* TASK: Would you repeat exactly the part of the listing below that runs from the line containing "228 299 32.78" down to the line containing "191 312 31.94", inclusive, and nothing else?

[Start of section]

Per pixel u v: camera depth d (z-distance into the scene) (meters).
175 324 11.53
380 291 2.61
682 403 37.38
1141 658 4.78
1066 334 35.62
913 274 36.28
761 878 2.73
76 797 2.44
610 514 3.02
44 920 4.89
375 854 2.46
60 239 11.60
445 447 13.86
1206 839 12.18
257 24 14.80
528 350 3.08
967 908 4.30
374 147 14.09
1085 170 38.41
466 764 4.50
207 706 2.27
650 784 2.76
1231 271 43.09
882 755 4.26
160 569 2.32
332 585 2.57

[End of section]
[Start of section]

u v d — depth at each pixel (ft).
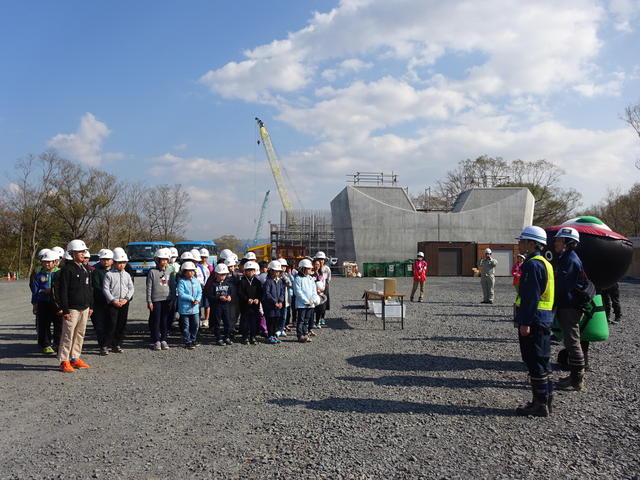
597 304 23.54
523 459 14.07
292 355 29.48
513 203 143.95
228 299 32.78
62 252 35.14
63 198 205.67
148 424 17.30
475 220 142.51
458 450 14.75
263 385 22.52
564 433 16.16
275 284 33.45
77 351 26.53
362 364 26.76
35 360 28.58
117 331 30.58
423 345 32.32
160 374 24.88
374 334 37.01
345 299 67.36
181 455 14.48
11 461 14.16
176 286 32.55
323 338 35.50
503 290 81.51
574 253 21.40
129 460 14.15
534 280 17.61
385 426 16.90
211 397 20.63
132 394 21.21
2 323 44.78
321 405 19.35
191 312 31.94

[End of section]

* TASK ANSWER:
228 299 32.78
62 252 35.14
63 198 205.67
148 424 17.30
475 220 142.51
458 450 14.75
263 385 22.52
564 433 16.16
275 284 33.45
77 351 26.53
362 364 26.76
35 360 28.58
117 331 30.58
423 345 32.32
160 374 24.88
374 334 37.01
345 299 67.36
181 455 14.48
11 461 14.16
176 286 32.55
323 338 35.50
503 290 81.51
574 253 21.40
129 460 14.15
534 280 17.61
385 426 16.90
211 397 20.63
132 394 21.21
2 323 44.78
321 405 19.35
191 312 31.94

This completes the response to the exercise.